I recall someone ( I believe it was MellieDM ) mentioning a meta-gaming tactic as well, where the DM just said "OK, in 4 rounds, something dramatic is going to happen", and let the Party's paranoia do the rest for the next couple of rounds of combat.
My DM Philosophy, as summed up by other people: https://drive.google.com/file/d/1rN5w4-azTq3Kbn0Yvk9nfqQhwQ1R5by1/view
Disclaimer: This signature is a badge of membership in the Forum Loudmouth Club. We are all friends. We are not attacking each other. We are engaging in spirited, friendly debate with one another. We may get snarky, but these are not attacks. Thank you for not reporting us.
Some necrotic/poisonous gas filling the area. Which makes the fighting area smaller. but by filling it, on the map, the gas does get closer to a few torches. Causing the area to get smaller to fight in with the chance everything will blow up in several rounds. Objective doesn't have to be to kill the insane guy, but could be to just capture him and let his flunkies die as the group runs away after extracting the guy. That scenario adds options.
I try to add such environmental combined with time constraints and an objective regularly.
Another thing is to add a riddle/puzzle in the mix. 2 sarcophagi open every other round. Two big heavy plated knightly skeletons get out and swing their great swords. After 5 rows happened it resets after 5 or so in-game minutes. But there is a riddle that basically boils down to praising the sun god or something. Which would fill the chamber with its holy light and purging the effect and stopping the spawning of enemies.
To echo what others have been saying, utilize the environment and the enemy's intelligence as best as you can. For example, I had my party (Druid, Ranger, Rogue, & Fighter) fight an intelligent Wizard - they confronted him in his room (I was running ToA, and without much spoilers its the "target" of chapter 4).
At this point, the Druid had wildshaped into a brown bear, the Fighter was shooting from afar (with a bow and arrow), and the ranger was also shooting from as far back as possible and backed into a corridor to try to be as safe as possible. The corridor itself was about 6ish feet high, & about 5ft wide. The Wizard seeing that the Ranger essentially separated him, took two turns to enact his plan. First and foremost, he cast Polymorph on the rogue as he's really the only one that could get in close without much risk (the fighter was super low on HP) plus the rogue is by far and large the most consistent DPS dealer of the party and had taken next to no damage. He ended up turning him into a Riding Horse - a large creature that isn't really that great at combat, and on the following turn, cast Misty Step to be 5ft in front of the Ranger, cutting him off from the party. The rogue couldn't get into the corridor because he's too big (as riding horses are large), the druid was already a large brown bear, and the Fighter couldn't get in close as he would've certainly died otherwise.

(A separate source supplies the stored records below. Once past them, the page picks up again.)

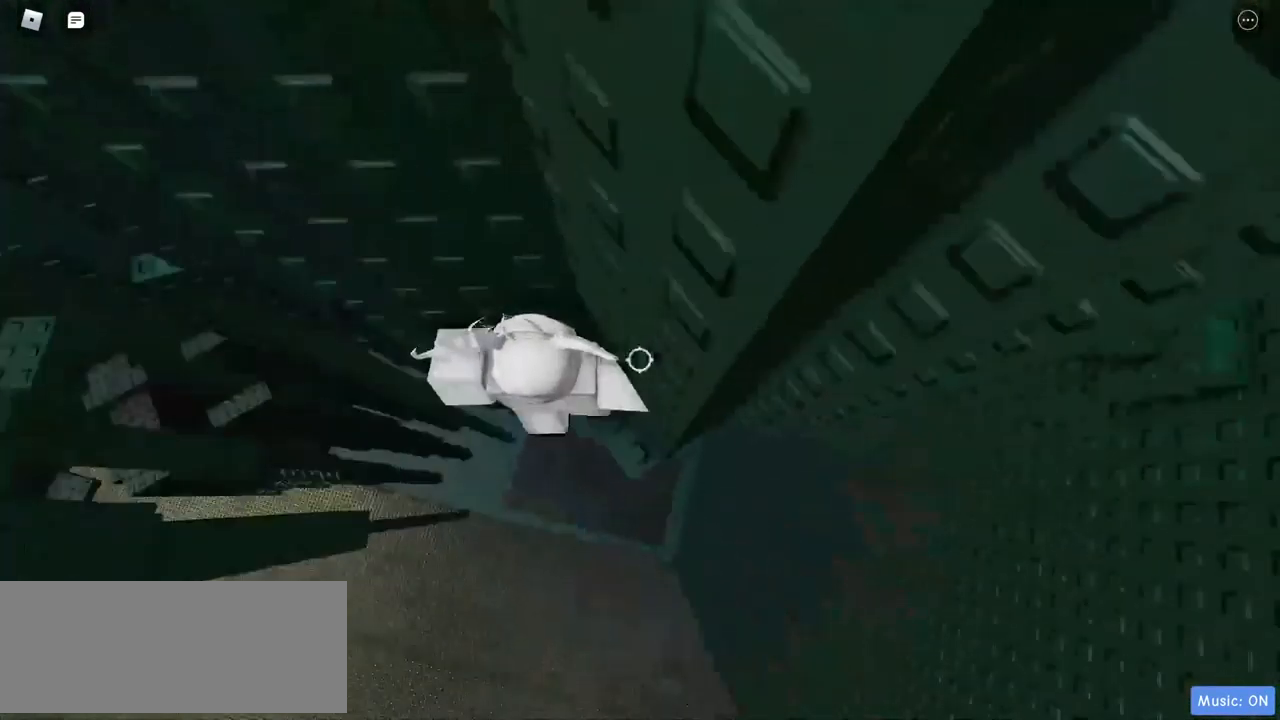
{"keys": [], "mouse": ["right"], "events": [[100, "w", "up"], [150, "d", "up"], [333, "d", "down"], [433, "d", "up"]]}
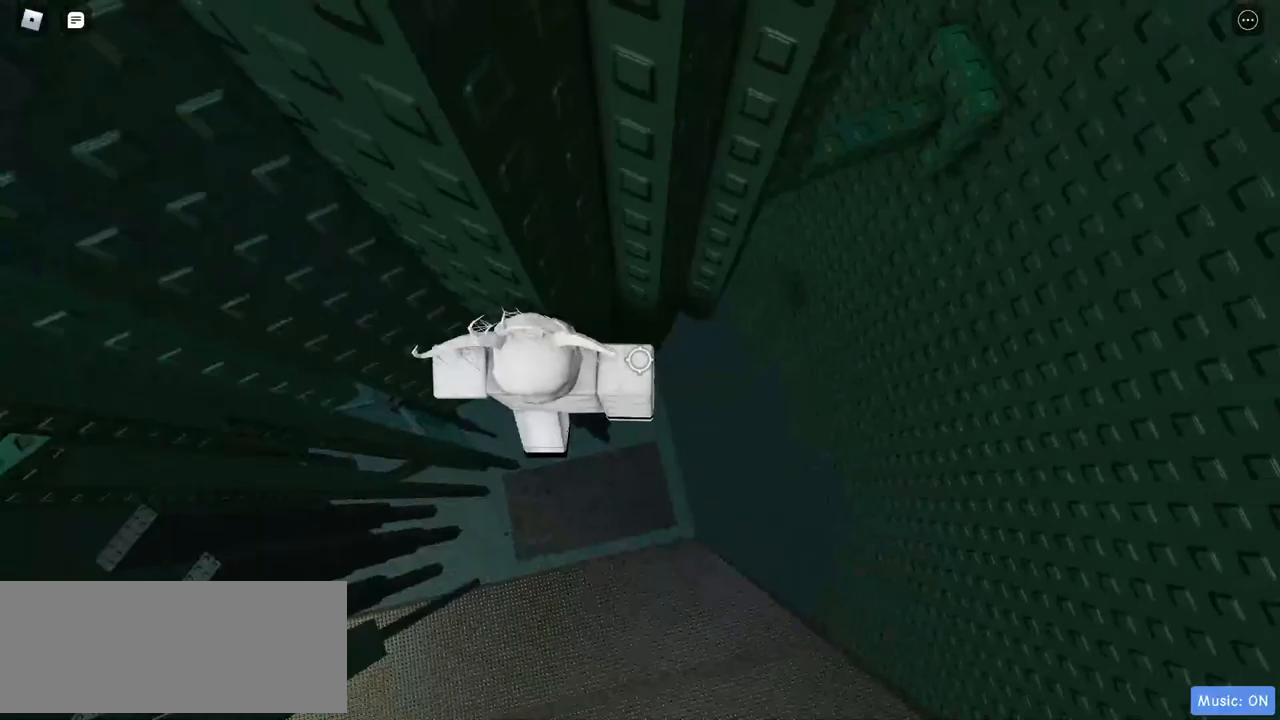
{"keys": ["d"], "mouse": ["right"], "events": [[67, "d", "down"]]}
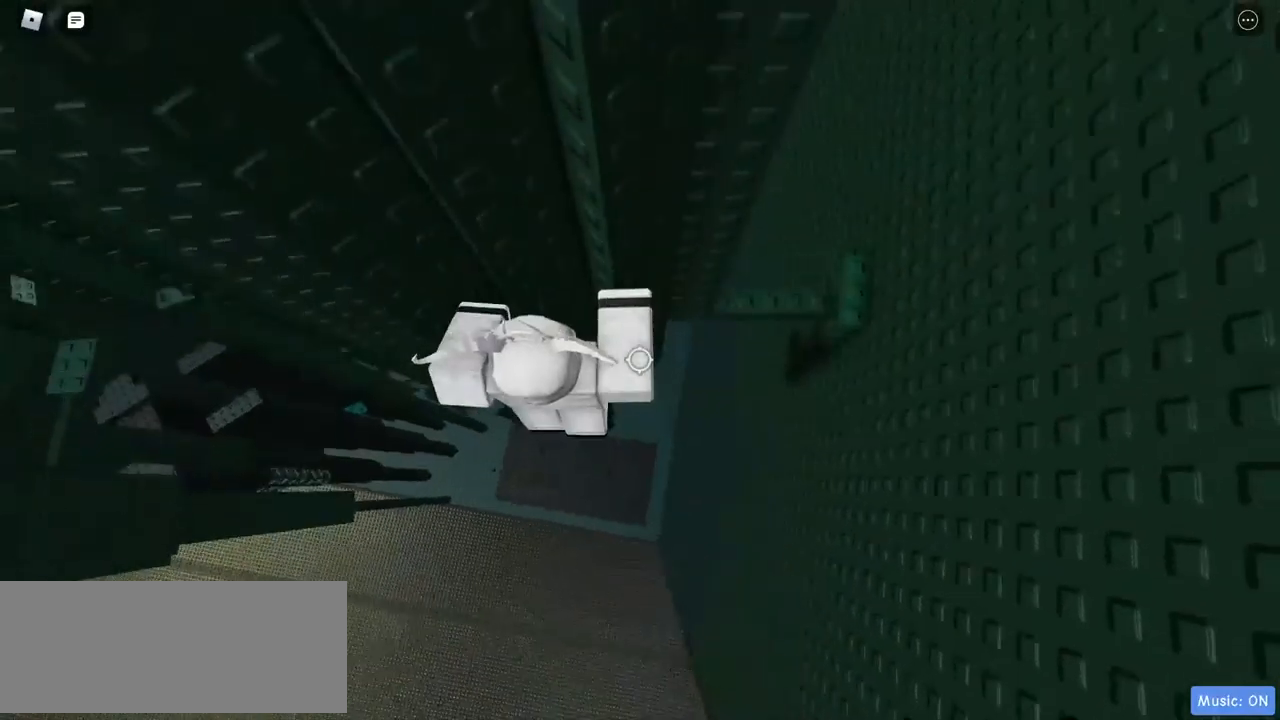
{"keys": ["d"], "mouse": ["right"], "events": []}
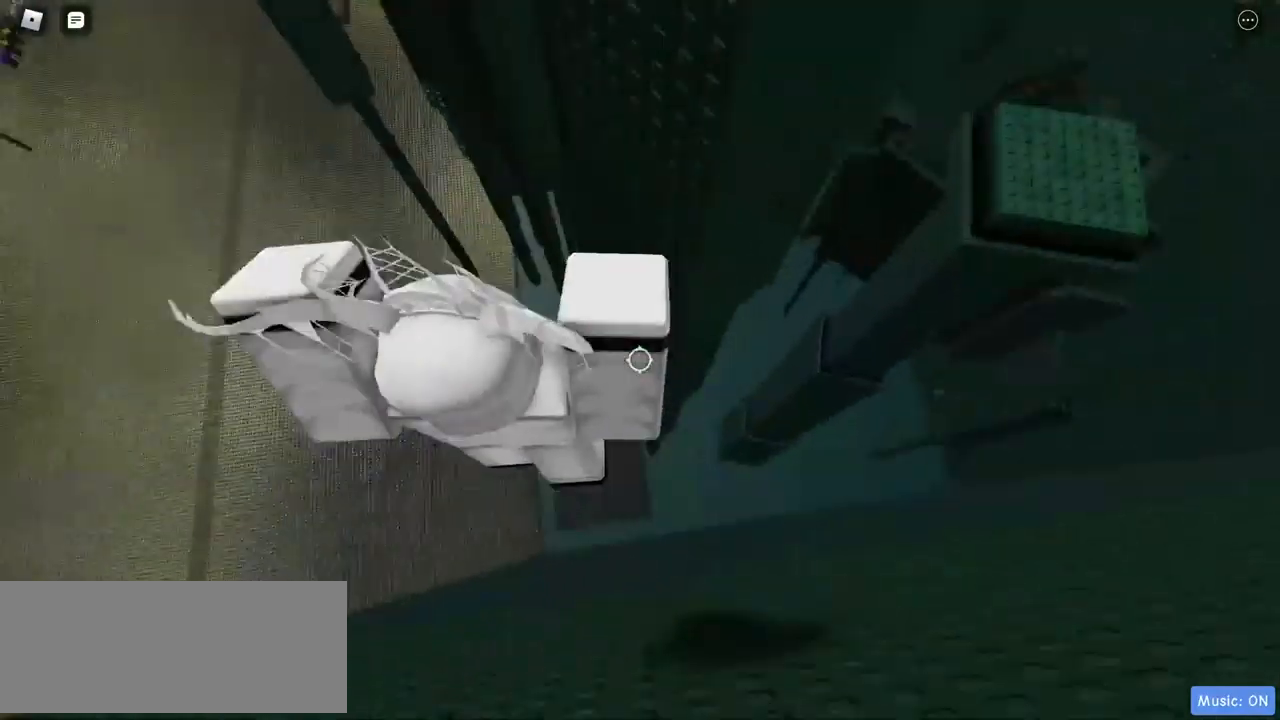
{"keys": ["d", "w"], "mouse": ["right"], "events": [[100, "w", "down"], [183, "d", "up"], [267, "d", "down"]]}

Needless to say, the Ranger died.
The point I'm making is that having intelligent enemies is a giant game changer (especially with favorable terrain); in two turns, my BBEG made the highest DPS dealer irrelevant, the druid irrelevant with a wasted wildshape (if he didn't drop his form he couldn't get to the BBEG), and killed the Ranger. He had nothing to fear from the Fighter because he could see that the Fighter couldn't get close without risking death.
In one round what is the ratio of adventurers damage output to their combined max health? I base my enemy minions equal to that ratio then throw a boss on top of it. I usually wait a couple rounds before revealing the boss. The boss is there to save the minions if they start getting wiped too fast. Timing the boss reveal is key to balancing fight.
I often try to error on having too difficult of a foe. And then I favor the players creativity. They don't have to know exactly what the bosses HP is. Try to KO at least one of them. Then let one of their more exciting attacks succeed and Kill the boss. They're always left thinking it was a close battle and they couldn't have done it without their ingenuity.